# YOUR OBJECTIVE
Word for word, return the entries listed below.

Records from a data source
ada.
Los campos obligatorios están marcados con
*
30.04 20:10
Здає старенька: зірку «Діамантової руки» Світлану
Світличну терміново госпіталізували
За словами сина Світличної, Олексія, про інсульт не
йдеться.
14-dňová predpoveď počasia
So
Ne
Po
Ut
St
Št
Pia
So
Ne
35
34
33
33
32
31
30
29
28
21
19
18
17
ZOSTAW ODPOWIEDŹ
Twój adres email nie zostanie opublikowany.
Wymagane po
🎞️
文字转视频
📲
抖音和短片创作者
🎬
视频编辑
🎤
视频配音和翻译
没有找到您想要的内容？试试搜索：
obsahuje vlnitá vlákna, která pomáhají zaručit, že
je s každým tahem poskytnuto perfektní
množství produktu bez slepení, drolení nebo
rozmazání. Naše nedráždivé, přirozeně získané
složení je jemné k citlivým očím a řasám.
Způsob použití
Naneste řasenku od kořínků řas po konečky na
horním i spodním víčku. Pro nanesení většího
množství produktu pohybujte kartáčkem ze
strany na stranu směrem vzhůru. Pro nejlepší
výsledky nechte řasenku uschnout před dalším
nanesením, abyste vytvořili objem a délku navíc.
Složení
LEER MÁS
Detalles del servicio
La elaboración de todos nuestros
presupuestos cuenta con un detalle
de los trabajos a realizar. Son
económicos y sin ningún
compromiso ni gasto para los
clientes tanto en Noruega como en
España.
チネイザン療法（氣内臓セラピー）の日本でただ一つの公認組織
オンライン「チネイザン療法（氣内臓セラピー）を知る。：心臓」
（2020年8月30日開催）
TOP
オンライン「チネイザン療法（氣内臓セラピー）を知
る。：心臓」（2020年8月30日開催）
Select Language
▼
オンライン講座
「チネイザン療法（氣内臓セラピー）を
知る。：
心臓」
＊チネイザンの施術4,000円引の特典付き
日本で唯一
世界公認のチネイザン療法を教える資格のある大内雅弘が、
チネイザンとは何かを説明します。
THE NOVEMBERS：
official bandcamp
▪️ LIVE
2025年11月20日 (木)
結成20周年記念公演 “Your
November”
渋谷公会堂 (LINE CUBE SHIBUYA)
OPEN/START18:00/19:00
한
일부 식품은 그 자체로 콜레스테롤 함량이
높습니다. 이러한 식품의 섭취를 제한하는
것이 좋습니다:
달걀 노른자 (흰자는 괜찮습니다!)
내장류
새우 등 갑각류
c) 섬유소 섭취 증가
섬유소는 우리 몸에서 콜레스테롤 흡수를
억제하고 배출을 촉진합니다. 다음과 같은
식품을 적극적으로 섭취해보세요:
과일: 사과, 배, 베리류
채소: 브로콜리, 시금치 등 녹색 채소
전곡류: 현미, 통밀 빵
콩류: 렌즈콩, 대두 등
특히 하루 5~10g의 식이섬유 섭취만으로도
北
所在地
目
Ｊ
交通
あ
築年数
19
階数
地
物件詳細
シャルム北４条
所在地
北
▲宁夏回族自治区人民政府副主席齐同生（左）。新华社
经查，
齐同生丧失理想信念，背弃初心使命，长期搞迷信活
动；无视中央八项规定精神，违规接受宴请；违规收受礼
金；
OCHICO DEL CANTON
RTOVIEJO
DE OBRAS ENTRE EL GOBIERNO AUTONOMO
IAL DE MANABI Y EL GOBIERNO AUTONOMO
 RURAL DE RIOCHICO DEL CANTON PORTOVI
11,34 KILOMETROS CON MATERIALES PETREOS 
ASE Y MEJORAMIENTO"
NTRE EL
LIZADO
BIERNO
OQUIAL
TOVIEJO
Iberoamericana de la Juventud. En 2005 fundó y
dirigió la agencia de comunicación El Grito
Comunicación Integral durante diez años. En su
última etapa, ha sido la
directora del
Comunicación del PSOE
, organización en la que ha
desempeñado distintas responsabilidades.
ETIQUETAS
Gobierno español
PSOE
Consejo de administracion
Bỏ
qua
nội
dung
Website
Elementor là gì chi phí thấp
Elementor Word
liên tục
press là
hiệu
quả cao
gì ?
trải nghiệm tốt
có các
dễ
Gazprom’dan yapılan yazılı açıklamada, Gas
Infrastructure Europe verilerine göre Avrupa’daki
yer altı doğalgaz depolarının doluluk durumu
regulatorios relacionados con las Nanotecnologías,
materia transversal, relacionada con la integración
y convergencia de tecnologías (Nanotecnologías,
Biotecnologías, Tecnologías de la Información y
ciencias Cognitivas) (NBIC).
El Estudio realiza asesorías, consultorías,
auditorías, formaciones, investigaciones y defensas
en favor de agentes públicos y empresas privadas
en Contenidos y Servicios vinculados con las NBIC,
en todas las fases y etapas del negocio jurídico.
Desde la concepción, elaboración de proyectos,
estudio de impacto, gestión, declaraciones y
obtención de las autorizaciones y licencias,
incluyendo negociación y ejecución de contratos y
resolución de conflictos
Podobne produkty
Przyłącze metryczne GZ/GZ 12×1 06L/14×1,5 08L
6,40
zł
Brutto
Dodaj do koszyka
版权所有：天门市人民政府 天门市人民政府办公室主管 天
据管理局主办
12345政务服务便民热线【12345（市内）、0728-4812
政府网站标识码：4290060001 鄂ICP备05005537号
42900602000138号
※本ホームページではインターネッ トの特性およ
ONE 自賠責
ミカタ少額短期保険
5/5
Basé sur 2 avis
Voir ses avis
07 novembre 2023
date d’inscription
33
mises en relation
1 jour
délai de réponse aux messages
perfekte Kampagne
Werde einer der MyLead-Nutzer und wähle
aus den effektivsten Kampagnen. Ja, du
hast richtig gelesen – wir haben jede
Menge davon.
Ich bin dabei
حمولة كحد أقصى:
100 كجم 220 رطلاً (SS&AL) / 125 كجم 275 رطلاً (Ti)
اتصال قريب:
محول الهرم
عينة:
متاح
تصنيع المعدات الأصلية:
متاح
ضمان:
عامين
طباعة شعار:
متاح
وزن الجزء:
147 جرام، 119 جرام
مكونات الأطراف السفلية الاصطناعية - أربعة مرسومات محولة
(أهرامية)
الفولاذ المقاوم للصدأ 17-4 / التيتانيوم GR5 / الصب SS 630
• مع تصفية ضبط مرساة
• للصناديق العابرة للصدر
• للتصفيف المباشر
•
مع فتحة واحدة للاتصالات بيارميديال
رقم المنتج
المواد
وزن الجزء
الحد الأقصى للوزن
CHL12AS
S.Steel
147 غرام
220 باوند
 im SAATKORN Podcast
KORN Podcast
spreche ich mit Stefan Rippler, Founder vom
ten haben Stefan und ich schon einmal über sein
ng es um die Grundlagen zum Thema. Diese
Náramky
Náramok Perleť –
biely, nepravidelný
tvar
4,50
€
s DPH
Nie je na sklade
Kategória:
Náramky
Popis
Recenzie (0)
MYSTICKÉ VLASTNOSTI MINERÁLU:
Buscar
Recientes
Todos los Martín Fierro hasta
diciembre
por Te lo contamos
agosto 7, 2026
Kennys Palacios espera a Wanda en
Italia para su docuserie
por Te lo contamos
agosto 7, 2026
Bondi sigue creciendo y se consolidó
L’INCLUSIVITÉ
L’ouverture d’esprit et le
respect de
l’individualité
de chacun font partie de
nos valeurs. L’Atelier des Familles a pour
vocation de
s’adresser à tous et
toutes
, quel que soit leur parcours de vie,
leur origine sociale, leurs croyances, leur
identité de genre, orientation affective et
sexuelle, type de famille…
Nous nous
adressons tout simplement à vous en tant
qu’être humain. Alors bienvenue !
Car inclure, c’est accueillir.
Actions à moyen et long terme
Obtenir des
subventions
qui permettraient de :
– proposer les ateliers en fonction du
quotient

# WRITTEN SOLUTION
ada.
Los campos obligatorios están marcados con
*
30.04 20:10
Здає старенька: зірку «Діамантової руки» Світлану
Світличну терміново госпіталізували
За словами сина Світличної, Олексія, про інсульт не
йдеться.
14-dňová predpoveď počasia
So
Ne
Po
Ut
St
Št
Pia
So
Ne
35
34
33
33
32
31
30
29
28
21
19
18
17
ZOSTAW ODPOWIEDŹ
Twój adres email nie zostanie opublikowany.
Wymagane po
🎞️
文字转视频
📲
抖音和短片创作者
🎬
视频编辑
🎤
视频配音和翻译
没有找到您想要的内容？试试搜索：
obsahuje vlnitá vlákna, která pomáhají zaručit, že
je s každým tahem poskytnuto perfektní
množství produktu bez slepení, drolení nebo
rozmazání. Naše nedráždivé, přirozeně získané
složení je jemné k citlivým očím a řasám.
Způsob použití
Naneste řasenku od kořínků řas po konečky na
horním i spodním víčku. Pro nanesení většího
množství produktu pohybujte kartáčkem ze
strany na stranu směrem vzhůru. Pro nejlepší
výsledky nechte řasenku uschnout před dalším
nanesením, abyste vytvořili objem a délku navíc.
Složení
LEER MÁS
Detalles del servicio
La elaboración de todos nuestros
presupuestos cuenta con un detalle
de los trabajos a realizar. Son
económicos y sin ningún
compromiso ni gasto para los
clientes tanto en Noruega como en
España.
チネイザン療法（氣内臓セラピー）の日本でただ一つの公認組織
オンライン「チネイザン療法（氣内臓セラピー）を知る。：心臓」
（2020年8月30日開催）
TOP
オンライン「チネイザン療法（氣内臓セラピー）を知
る。：心臓」（2020年8月30日開催）
Select Language
▼
オンライン講座
「チネイザン療法（氣内臓セラピー）を
知る。：
心臓」
＊チネイザンの施術4,000円引の特典付き
日本で唯一
世界公認のチネイザン療法を教える資格のある大内雅弘が、
チネイザンとは何かを説明します。
THE NOVEMBERS：
official bandcamp
▪️ LIVE
2025年11月20日 (木)
結成20周年記念公演 “Your
November”
渋谷公会堂 (LINE CUBE SHIBUYA)
OPEN/START18:00/19:00
한
일부 식품은 그 자체로 콜레스테롤 함량이
높습니다. 이러한 식품의 섭취를 제한하는
것이 좋습니다:
달걀 노른자 (흰자는 괜찮습니다!)
내장류
새우 등 갑각류
c) 섬유소 섭취 증가
섬유소는 우리 몸에서 콜레스테롤 흡수를
억제하고 배출을 촉진합니다. 다음과 같은
식품을 적극적으로 섭취해보세요:
과일: 사과, 배, 베리류
채소: 브로콜리, 시금치 등 녹색 채소
전곡류: 현미, 통밀 빵
콩류: 렌즈콩, 대두 등
특히 하루 5~10g의 식이섬유 섭취만으로도
北
所在地
目
Ｊ
交通
あ
築年数
19
階数
地
物件詳細
シャルム北４条
所在地
北
▲宁夏回族自治区人民政府副主席齐同生（左）。新华社
经查，
齐同生丧失理想信念，背弃初心使命，长期搞迷信活
动；无视中央八项规定精神，违规接受宴请；违规收受礼
金；
OCHICO DEL CANTON
RTOVIEJO
DE OBRAS ENTRE EL GOBIERNO AUTONOMO
IAL DE MANABI Y EL GOBIERNO AUTONOMO
 RURAL DE RIOCHICO DEL CANTON PORTOVI
11,34 KILOMETROS CON MATERIALES PETREOS 
ASE Y MEJORAMIENTO"
NTRE EL
LIZADO
BIERNO
OQUIAL
TOVIEJO
Iberoamericana de la Juventud. En 2005 fundó y
dirigió la agencia de comunicación El Grito
Comunicación Integral durante diez años. En su
última etapa, ha sido la
directora del
Comunicación del PSOE
, organización en la que ha
desempeñado distintas responsabilidades.
ETIQUETAS
Gobierno español
PSOE
Consejo de administracion
Bỏ
qua
nội
dung
Website
Elementor là gì chi phí thấp
Elementor Word
liên tục
press là
hiệu
quả cao
gì ?
trải nghiệm tốt
có các
dễ
Gazprom’dan yapılan yazılı açıklamada, Gas
Infrastructure Europe verilerine göre Avrupa’daki
yer altı doğalgaz depolarının doluluk durumu
regulatorios relacionados con las Nanotecnologías,
materia transversal, relacionada con la integración
y convergencia de tecnologías (Nanotecnologías,
Biotecnologías, Tecnologías de la Información y
ciencias Cognitivas) (NBIC).
El Estudio realiza asesorías, consultorías,
auditorías, formaciones, investigaciones y defensas
en favor de agentes públicos y empresas privadas
en Contenidos y Servicios vinculados con las NBIC,
en todas las fases y etapas del negocio jurídico.
Desde la concepción, elaboración de proyectos,
estudio de impacto, gestión, declaraciones y
obtención de las autorizaciones y licencias,
incluyendo negociación y ejecución de contratos y
resolución de conflictos
Podobne produkty
Przyłącze metryczne GZ/GZ 12×1 06L/14×1,5 08L
6,40
zł
Brutto
Dodaj do koszyka
版权所有：天门市人民政府 天门市人民政府办公室主管 天
据管理局主办
12345政务服务便民热线【12345（市内）、0728-4812
政府网站标识码：4290060001 鄂ICP备05005537号
42900602000138号
※本ホームページではインターネッ トの特性およ
ONE 自賠責
ミカタ少額短期保険
5/5
Basé sur 2 avis
Voir ses avis
07 novembre 2023
date d’inscription
33
mises en relation
1 jour
délai de réponse aux messages
perfekte Kampagne
Werde einer der MyLead-Nutzer und wähle
aus den effektivsten Kampagnen. Ja, du
hast richtig gelesen – wir haben jede
Menge davon.
Ich bin dabei
حمولة كحد أقصى:
100 كجم 220 رطلاً (SS&AL) / 125 كجم 275 رطلاً (Ti)
اتصال قريب:
محول الهرم
عينة:
متاح
تصنيع المعدات الأصلية:
متاح
ضمان:
عامين
طباعة شعار:
متاح
وزن الجزء:
147 جرام، 119 جرام
مكونات الأطراف السفلية الاصطناعية - أربعة مرسومات محولة
(أهرامية)
الفولاذ المقاوم للصدأ 17-4 / التيتانيوم GR5 / الصب SS 630
• مع تصفية ضبط مرساة
• للصناديق العابرة للصدر
• للتصفيف المباشر
•
مع فتحة واحدة للاتصالات بيارميديال
رقم المنتج
المواد
وزن الجزء
الحد الأقصى للوزن
CHL12AS
S.Steel
147 غرام
220 باوند
 im SAATKORN Podcast
KORN Podcast
spreche ich mit Stefan Rippler, Founder vom
ten haben Stefan und ich schon einmal über sein
ng es um die Grundlagen zum Thema. Diese
Náramky
Náramok Perleť –
biely, nepravidelný
tvar
4,50
€
s DPH
Nie je na sklade
Kategória:
Náramky
Popis
Recenzie (0)
MYSTICKÉ VLASTNOSTI MINERÁLU:
Buscar
Recientes
Todos los Martín Fierro hasta
diciembre
por Te lo contamos
agosto 7, 2026
Kennys Palacios espera a Wanda en
Italia para su docuserie
por Te lo contamos
agosto 7, 2026
Bondi sigue creciendo y se consolidó
L’INCLUSIVITÉ
L’ouverture d’esprit et le
respect de
l’individualité
de chacun font partie de
nos valeurs. L’Atelier des Familles a pour
vocation de
s’adresser à tous et
toutes
, quel que soit leur parcours de vie,
leur origine sociale, leurs croyances, leur
identité de genre, orientation affective et
sexuelle, type de famille…
Nous nous
adressons tout simplement à vous en tant
qu’être humain. Alors bienvenue !
Car inclure, c’est accueillir.
Actions à moyen et long terme
Obtenir des
subventions
qui permettraient de :
– proposer les ateliers en fonction du
quotient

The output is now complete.